167 - Jedi Living (Matmata, Tunisia)
“Who's the more foolish: the fool, or the fool who follows him?”
- Obi-Wan Kenobi
KSAR GHILANE WAS A HUGE DISAPPOINTMENT. No two ways about it. Rest assured, it needn’t be so, grasshopper. Rent a vehicle in Tunis, sleep closer to the dunes, check out the sunset/sunrise, and splurge on a two-hour horsey ride into the ocean of sand. Do this and you will smile. At the time, I had designs on Libya but doubtful I could gain entry. In that event, there was a high probability of return. Yes.
We left Ghilane early. Zou and the driver had important shit to do. Phil and I were a nuisance they could tolerate no longer. They dropped us in Matmata where the tourist hordes descend en masse to ogle the famous troglodyte homes and follow in the footsteps of the world's most famous Jedi.
The Berbers who settled this region took environmental adaptation to another level, constructing underground homes as an escape from the desert inferno. These dwellings resemble manicured bomb craters from above, and many are invisible from ground level until you’re right on them. Just outside Matmata, we stopped at one for tea and a look around. A certain “human zoo” atmosphere permeates the vibe, but it’s still worth a visit. Also, it provides a needed source of income for locals.
If a visit doesn’t suffice, you can stay at one of many hotels built on the same design. You'd be a complete asshole not to. We bid a not-so-fond farewell to our driver after finding Hotel Marhala, a cozy cave complex. In the immortal words of Bugs Bunny, “There ain't no place like a hole in the ground.”

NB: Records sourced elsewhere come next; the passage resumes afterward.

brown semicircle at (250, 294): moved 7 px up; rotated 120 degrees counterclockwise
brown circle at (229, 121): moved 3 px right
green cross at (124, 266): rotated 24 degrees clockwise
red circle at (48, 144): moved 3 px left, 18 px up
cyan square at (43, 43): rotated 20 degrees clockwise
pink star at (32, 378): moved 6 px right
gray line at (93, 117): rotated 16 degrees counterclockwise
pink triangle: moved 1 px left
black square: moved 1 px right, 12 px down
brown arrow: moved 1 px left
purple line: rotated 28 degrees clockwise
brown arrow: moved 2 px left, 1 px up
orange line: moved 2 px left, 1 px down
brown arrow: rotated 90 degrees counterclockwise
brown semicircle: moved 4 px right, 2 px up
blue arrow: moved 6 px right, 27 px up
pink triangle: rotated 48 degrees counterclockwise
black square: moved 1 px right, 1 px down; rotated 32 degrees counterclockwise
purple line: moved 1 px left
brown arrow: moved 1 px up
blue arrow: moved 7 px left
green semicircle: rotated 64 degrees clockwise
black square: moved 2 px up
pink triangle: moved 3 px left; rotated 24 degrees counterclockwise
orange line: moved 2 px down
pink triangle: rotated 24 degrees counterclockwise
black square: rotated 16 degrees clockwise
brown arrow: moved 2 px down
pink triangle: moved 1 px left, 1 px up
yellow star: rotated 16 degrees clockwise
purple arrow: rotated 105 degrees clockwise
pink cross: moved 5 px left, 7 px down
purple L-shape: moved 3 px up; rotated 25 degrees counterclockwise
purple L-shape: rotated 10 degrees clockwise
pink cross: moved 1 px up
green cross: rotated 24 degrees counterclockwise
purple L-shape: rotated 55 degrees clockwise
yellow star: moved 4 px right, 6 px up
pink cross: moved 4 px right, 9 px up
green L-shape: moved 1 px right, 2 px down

We let a gentleman peddling day trips to the surrounding area talk us into hiring a car and driver for an excursion to the village of Toujane, a model of traditional Berber architecture. I’m sure it’s lovely. I wouldn't know because I never went. The driver flaked on us. After lunch, a call was made, but our motivation had cratered by then. Between Ksar Ghilane and this continuing debacle, we were tuckered out. Our dejection led us to nap time. Phil was still recovering from a bout of food poisoning, and I hadn’t slept well the previous evening.
Nap time was a bust, interrupted by the din of giddy tourists exploring the hotel. I emerged from our cave to discover a father entering a room with a video camera to the delight of his teenage children, an image underscored by the conveyor belt of tourists pouring off the buses. Super. I had half a mind to walk around sans pants with my wedding tackle swinging in the breeze. Stick this in your photo album, bitches.
Resistance was futile, so I grabbed my pack and went for a stroll. I noticed a small hill nearby with a rocky plateau that appeared to provide a decent view of the area. My stroll morphed into a hike, a refreshing intervention that bolstered my foul mood.
After the hike, I had to visit an old “friend.” I'd grown up with Luke, but never had the honor of visiting his home. It was high time I rectified this. By Luke, I am of course referring to Luke Skywalker, and by home, I mean the Hotel Sidi Driss, where scenes from Star Wars: Episode IV and Star Wars: Episode II were filmed. This is where Luke dined with his aunt and uncle while discussing their new droids (R2-D2 and C-3PO) and his future. It’s also where young Anakin visited younger versions of Luke's relatives.
Yes, the dork factor is strong with this one, but I couldn’t contain my giddiness. I fucking love the original Star Wars Trilogy. Love it. As a kid, these films blew my socks off. I could shit myself just sifting through the nostalgia. George Lucas may be a consummate douche packer in real life, but he knew how to capture our imagination. To emphasize the surreal nature of my visit, I had a few beers from the hotel bar. Not so Jedi-like, but darn entertaining. Obi-Wan would be disappointed. I’ve read the bar scene from Episode IV was also shot here, but it was difficult to see how. The room is preposterously small. (If you ever want to hit the "Balls To The Wall" setting on the Dork-O-Meter, check out Wookieepedia. Go.)
We discussed renting a car to troll the region, but in the end, decided to move on to Djerba. I’m certain the region is worth exploring, but neither of us had the energy to negotiate transport hire. Our patience wore too thin to salvage. The force was most definitely not with us. Sorry, Obi-Wan.